At the same time, information signals are supplied to the information inputs of cells 3 and 4 for subsequent conversion by their circuit. These signals are transmitted from the main trigger through an additional to the cell outputs by generating a bias voltage on the emitters of the control transistors of pairs T ₁ , T ₂ and T ₃ , T ₄ , respectively connected transistor T ₁ through resistor R ₃ , transistor T ₂ through resistor R ₄ , transistor T ₃ through resistor R ₅ , transistor T ₄ through resistor R ₆ with the combined collectors of the respective transistors of the primary and secondary triggers. The bias voltage on the emitters T ₁ -T _{4 is} formed by applying a direct and inverse clock signal to input 1 and input 2 of the cell, as described above, while the collectors of the control transistors T ₁ and T _{3 are} connected to the positive terminal of the current source + E _n through the resistor R ₁ , and the collectors of the control transistors T ₂ and T ₄ through the resistor R ₂ .

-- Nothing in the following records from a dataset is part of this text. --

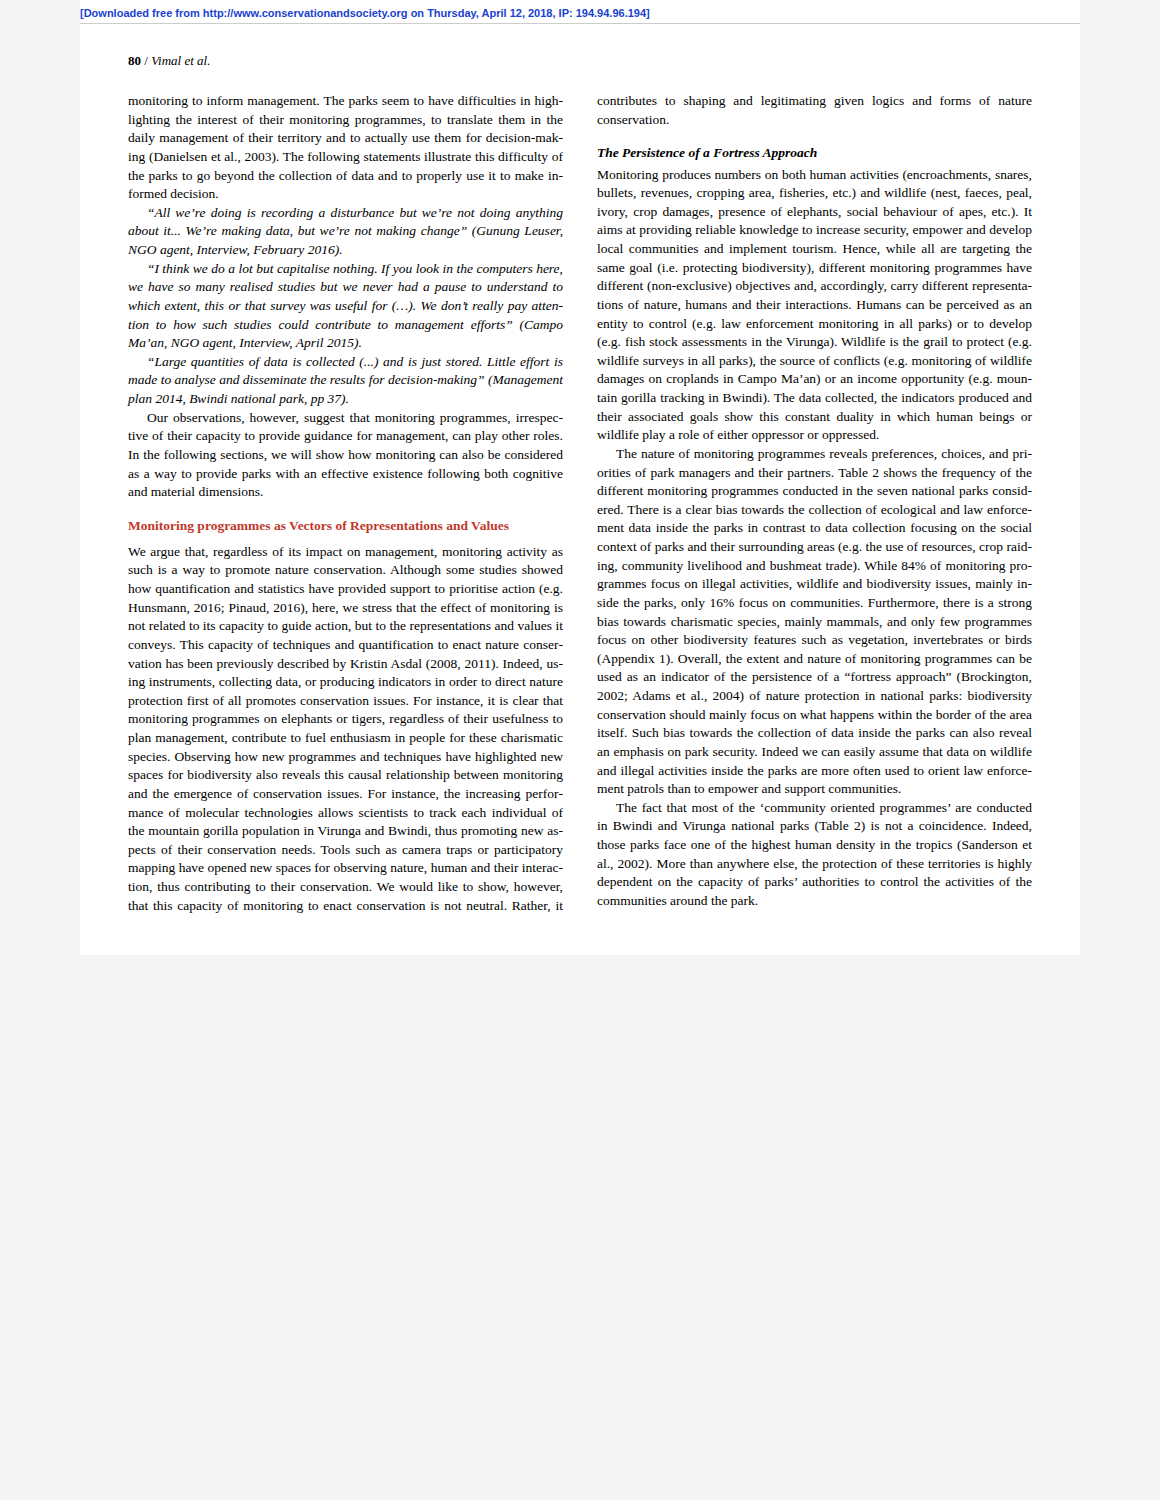[Downloaded free from http://www.conservationandsociety.org on Thursday, April 12, 2018, IP: 194.94.96.194]
80 / Vimal et al.
monitoring to inform management. The parks seem to have difficulties in highlighting the interest of their monitoring programmes, to translate them in the daily management of their territory and to actually use them for decision-making (Danielsen et al., 2003). The following statements illustrate this difficulty of the parks to go beyond the collection of data and to properly use it to make informed decision.
“All we’re doing is recording a disturbance but we’re not doing anything about it... We’re making data, but we’re not making change” (Gunung Leuser, NGO agent, Interview, February 2016).
“I think we do a lot but capitalise nothing. If you look in the computers here, we have so many realised studies but we never had a pause to understand to which extent, this or that survey was useful for (…). We don’t really pay attention to how such studies could contribute to management efforts” (Campo Ma’an, NGO agent, Interview, April 2015).
“Large quantities of data is collected (...) and is just stored. Little effort is made to analyse and disseminate the results for decision-making” (Management plan 2014, Bwindi national park, pp 37).
Our observations, however, suggest that monitoring programmes, irrespective of their capacity to provide guidance for management, can play other roles. In the following sections, we will show how monitoring can also be considered as a way to provide parks with an effective existence following both cognitive and material dimensions.
Monitoring programmes as Vectors of Representations and Values
We argue that, regardless of its impact on management, monitoring activity as such is a way to promote nature conservation. Although some studies showed how quantification and statistics have provided support to prioritise action (e.g. Hunsmann, 2016; Pinaud, 2016), here, we stress that the effect of monitoring is not related to its capacity to guide action, but to the representations and values it conveys. This capacity of techniques and quantification to enact nature conservation has been previously described by Kristin Asdal (2008, 2011). Indeed, using instruments, collecting data, or producing indicators in order to direct nature protection first of all promotes conservation issues. For instance, it is clear that monitoring programmes on elephants or tigers, regardless of their usefulness to plan management, contribute to fuel enthusiasm in people for these charismatic species. Observing how new programmes and techniques have highlighted new spaces for biodiversity also reveals this causal relationship between monitoring and the emergence of conservation issues. For instance, the increasing performance of molecular technologies allows scientists to track each individual of the mountain gorilla population in Virunga and Bwindi, thus promoting new aspects of their conservation needs. Tools such as camera traps or participatory mapping have opened new spaces for observing nature, human and their interaction, thus contributing to their conservation. We would like to show, however, that this capacity of monitoring to enact conservation is not neutral. Rather, it contributes to shaping and legitimating given logics and forms of nature conservation.
The Persistence of a Fortress Approach
Monitoring produces numbers on both human activities (encroachments, snares, bullets, revenues, cropping area, fisheries, etc.) and wildlife (nest, faeces, peal, ivory, crop damages, presence of elephants, social behaviour of apes, etc.). It aims at providing reliable knowledge to increase security, empower and develop local communities and implement tourism. Hence, while all are targeting the same goal (i.e. protecting biodiversity), different monitoring programmes have different (non-exclusive) objectives and, accordingly, carry different representations of nature, humans and their interactions. Humans can be perceived as an entity to control (e.g. law enforcement monitoring in all parks) or to develop (e.g. fish stock assessments in the Virunga). Wildlife is the grail to protect (e.g. wildlife surveys in all parks), the source of conflicts (e.g. monitoring of wildlife damages on croplands in Campo Ma’an) or an income opportunity (e.g. mountain gorilla tracking in Bwindi). The data collected, the indicators produced and their associated goals show this constant duality in which human beings or wildlife play a role of either oppressor or oppressed.
The nature of monitoring programmes reveals preferences, choices, and priorities of park managers and their partners. Table 2 shows the frequency of the different monitoring programmes conducted in the seven national parks considered. There is a clear bias towards the collection of ecological and law enforcement data inside the parks in contrast to data collection focusing on the social context of parks and their surrounding areas (e.g. the use of resources, crop raiding, community livelihood and bushmeat trade). While 84% of monitoring programmes focus on illegal activities, wildlife and biodiversity issues, mainly inside the parks, only 16% focus on communities. Furthermore, there is a strong bias towards charismatic species, mainly mammals, and only few programmes focus on other biodiversity features such as vegetation, invertebrates or birds (Appendix 1). Overall, the extent and nature of monitoring programmes can be used as an indicator of the persistence of a “fortress approach” (Brockington, 2002; Adams et al., 2004) of nature protection in national parks: biodiversity conservation should mainly focus on what happens within the border of the area itself. Such bias towards the collection of data inside the parks can also reveal an emphasis on park security. Indeed we can easily assume that data on wildlife and illegal activities inside the parks are more often used to orient law enforcement patrols than to empower and support communities.
The fact that most of the ‘community oriented programmes’ are conducted in Bwindi and Virunga national parks (Table 2) is not a coincidence. Indeed, those parks face one of the highest human density in the tropics (Sanderson et al., 2002). More than anywhere else, the protection of these territories is highly dependent on the capacity of parks’ authorities to control the activities of the communities around the park.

At each operation cycle, switching the main trigger (T ₅ -T ₈ ) initiates the switching of the additional trigger (T ₉ - T ₁₂ ), while since the output information signals taken from the collectors of the transistors T ₁₀ and T _{12 of the} additional trigger are controlled by the emitter of the control transistor T ₃ through a resistor R ₅ or through a circuit controlled by an emitter of a control transistor T ₄ through a resistor R ₆ , then the output information signals at output 5 and output 6, respectively, will be matched in levels with the information input signals. It should be noted that the levels of clock signals and infomation signals (both direct and inverse) are offset relative to each other by the magnitude of the emitter-base voltage of the control transistors.

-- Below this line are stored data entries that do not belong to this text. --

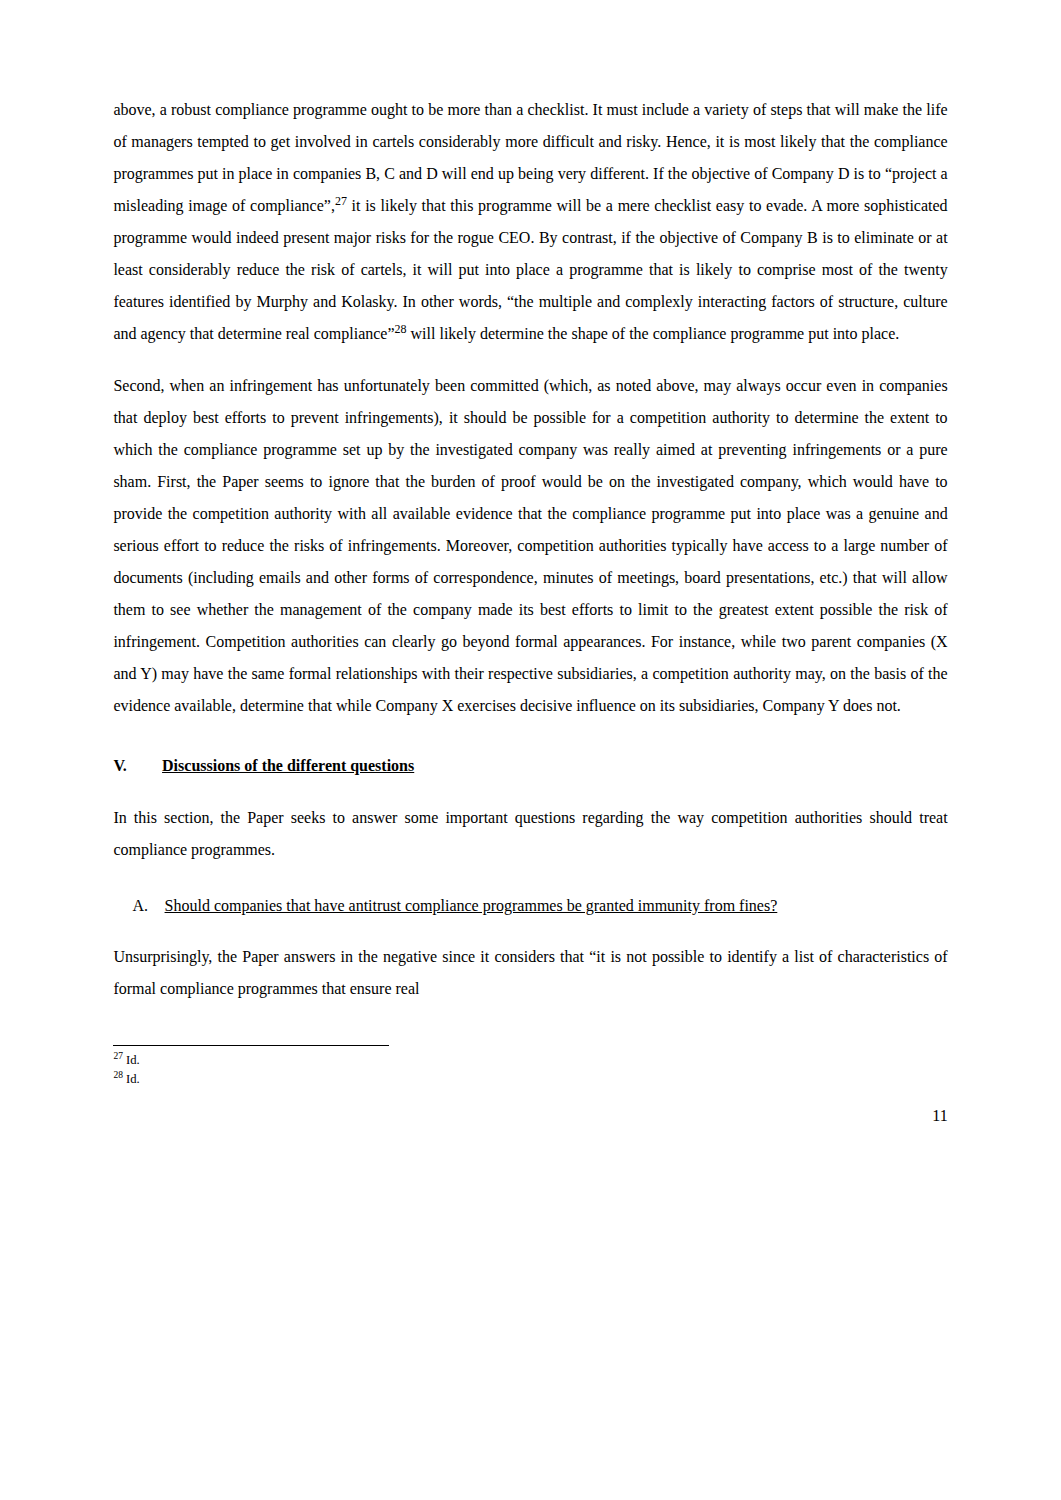above, a robust compliance programme ought to be more than a checklist. It must include a variety of steps that will make the life of managers tempted to get involved in cartels considerably more difficult and risky. Hence, it is most likely that the compliance programmes put in place in companies B, C and D will end up being very different. If the objective of Company D is to “project a misleading image of compliance”,27 it is likely that this programme will be a mere checklist easy to evade. A more sophisticated programme would indeed present major risks for the rogue CEO. By contrast, if the objective of Company B is to eliminate or at least considerably reduce the risk of cartels, it will put into place a programme that is likely to comprise most of the twenty features identified by Murphy and Kolasky. In other words, “the multiple and complexly interacting factors of structure, culture and agency that determine real compliance”28 will likely determine the shape of the compliance programme put into place.
Second, when an infringement has unfortunately been committed (which, as noted above, may always occur even in companies that deploy best efforts to prevent infringements), it should be possible for a competition authority to determine the extent to which the compliance programme set up by the investigated company was really aimed at preventing infringements or a pure sham. First, the Paper seems to ignore that the burden of proof would be on the investigated company, which would have to provide the competition authority with all available evidence that the compliance programme put into place was a genuine and serious effort to reduce the risks of infringements. Moreover, competition authorities typically have access to a large number of documents (including emails and other forms of correspondence, minutes of meetings, board presentations, etc.) that will allow them to see whether the management of the company made its best efforts to limit to the greatest extent possible the risk of infringement. Competition authorities can clearly go beyond formal appearances. For instance, while two parent companies (X and Y) may have the same formal relationships with their respective subsidiaries, a competition authority may, on the basis of the evidence available, determine that while Company X exercises decisive influence on its subsidiaries, Company Y does not.
V. Discussions of the different questions
In this section, the Paper seeks to answer some important questions regarding the way competition authorities should treat compliance programmes.
A. Should companies that have antitrust compliance programmes be granted immunity from fines?
Unsurprisingly, the Paper answers in the negative since it considers that “it is not possible to identify a list of characteristics of formal compliance programmes that ensure real
27 Id.
28 Id.
11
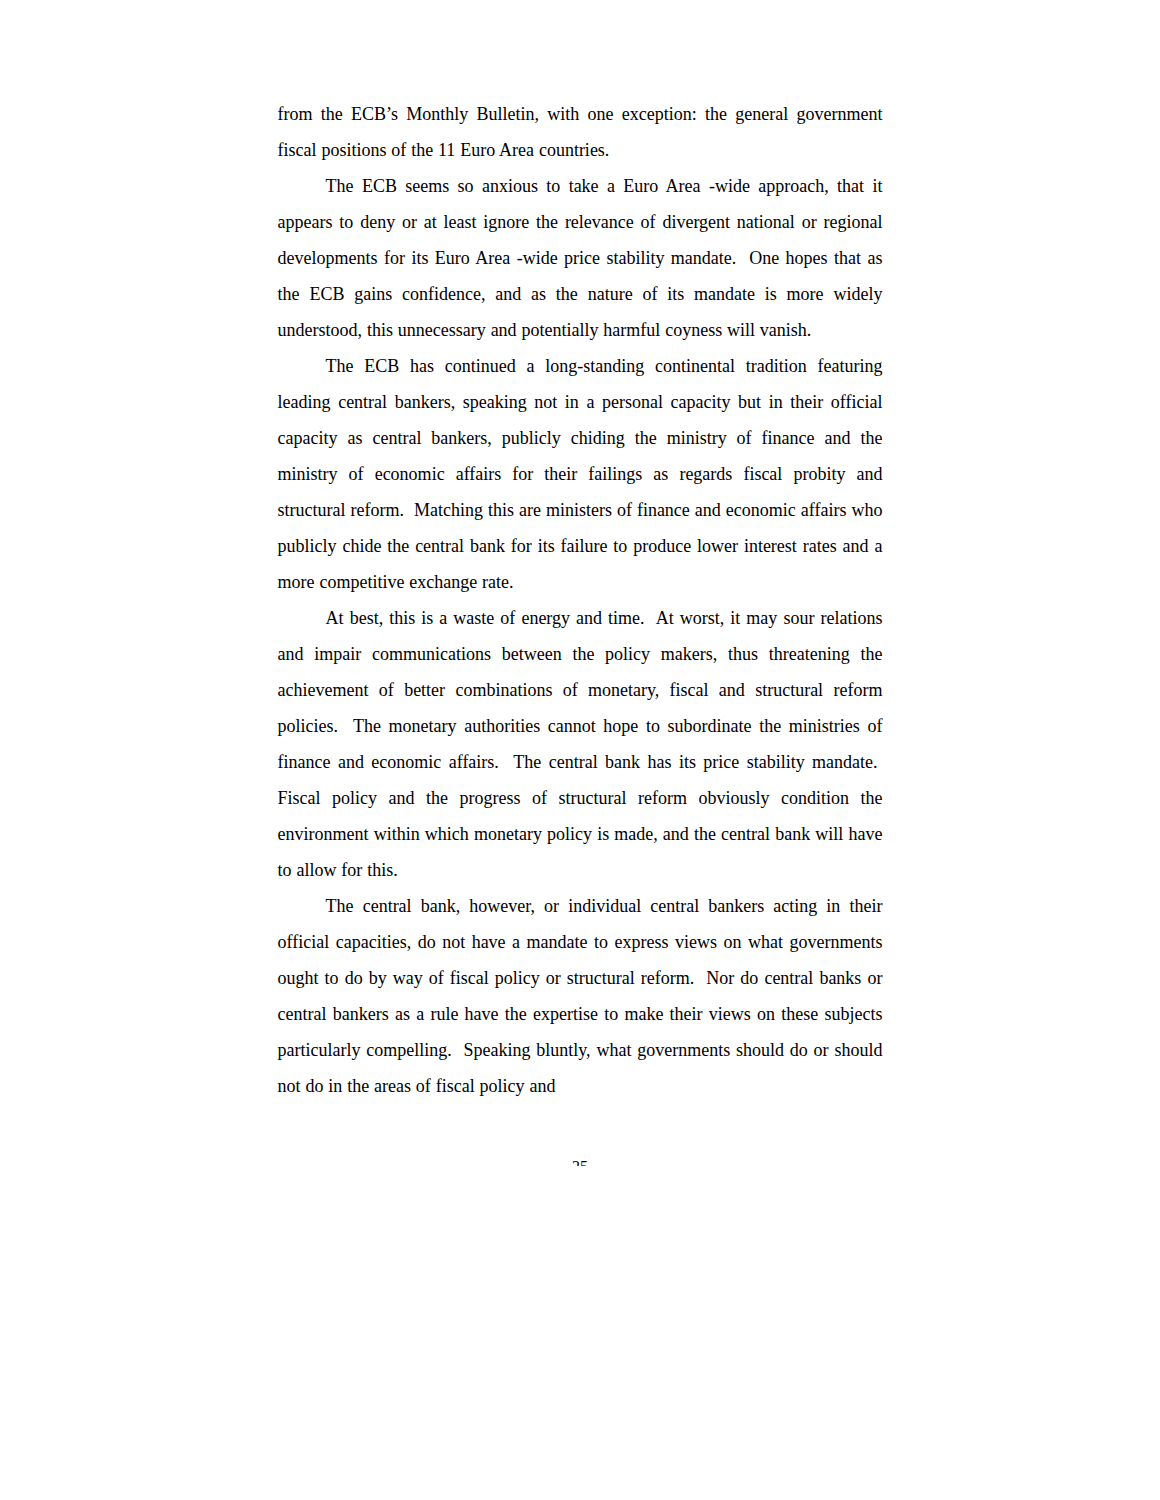from the ECB’s Monthly Bulletin, with one exception: the general government fiscal positions of the 11 Euro Area countries.
The ECB seems so anxious to take a Euro Area -wide approach, that it appears to deny or at least ignore the relevance of divergent national or regional developments for its Euro Area -wide price stability mandate. One hopes that as the ECB gains confidence, and as the nature of its mandate is more widely understood, this unnecessary and potentially harmful coyness will vanish.
The ECB has continued a long-standing continental tradition featuring leading central bankers, speaking not in a personal capacity but in their official capacity as central bankers, publicly chiding the ministry of finance and the ministry of economic affairs for their failings as regards fiscal probity and structural reform. Matching this are ministers of finance and economic affairs who publicly chide the central bank for its failure to produce lower interest rates and a more competitive exchange rate.
At best, this is a waste of energy and time. At worst, it may sour relations and impair communications between the policy makers, thus threatening the achievement of better combinations of monetary, fiscal and structural reform policies. The monetary authorities cannot hope to subordinate the ministries of finance and economic affairs. The central bank has its price stability mandate. Fiscal policy and the progress of structural reform obviously condition the environment within which monetary policy is made, and the central bank will have to allow for this.
The central bank, however, or individual central bankers acting in their official capacities, do not have a mandate to express views on what governments ought to do by way of fiscal policy or structural reform. Nor do central banks or central bankers as a rule have the expertise to make their views on these subjects particularly compelling. Speaking bluntly, what governments should do or should not do in the areas of fiscal policy and
25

When using the proposed cell as a frequency divider (Fig. 2), the base of the transistor T _{5 of the} main trigger is connected to the output σ of the cell, the base of the transistor T _{8 is} connected to the output 5 of the cell and the circuit starts working as a counter with matched outputs, while connecting similar cells to a circuit along the sync outputs with sync inputs of the next cell, and circuits of the frequency divider with a given power consumption can be formed along the information outputs with its information inputs.

Claims (1)

 Synchronous trigger cell containing the primary and secondary triggers, each of which contains transistors and resistors, a current source and resistors, characterized in that the first and second pairs of control transistors are introduced into the cell, the emitters of the transistors of the primary and secondary triggers are combined and connected to the positive terminal of the source current, some conclusions of the first and second resistors are connected to the positive terminal of the power supply source, the other terminal of each of which is combined with collectors of the same name control transistors of pairs and is respectively the direct and inverse clock outputs of the cell, the bases of the first and second control transistors of each pair are combined and are respectively the direct and inverse clock inputs of the cell, in each of the triggers the collectors of the first and second transistors are connected to the base of the third transistor and through the corresponding resistor - with the emitter of the first control transistor of the corresponding pair of control transistors, the collectors of the third and fourth transistors are connected to the base in of the second transistor and through the corresponding resistor - with the emitter of the second control transistor of the corresponding pair of control transistors, the bases of the first and fourth transistors of the main trigger are respectively the direct and inverse information inputs of the cell, the combined collectors of the third and fourth transistors of the main trigger are connected to the base of the first transistor of the additional trigger, the base the fourth transistor of the additional trigger is connected to the base of the third transistor of the main trigger , the combined collectors of the first and second transistors of the additional trigger are direct, and the combined collectors of its third and fourth transistors are respectively the inverse outputs of the cell.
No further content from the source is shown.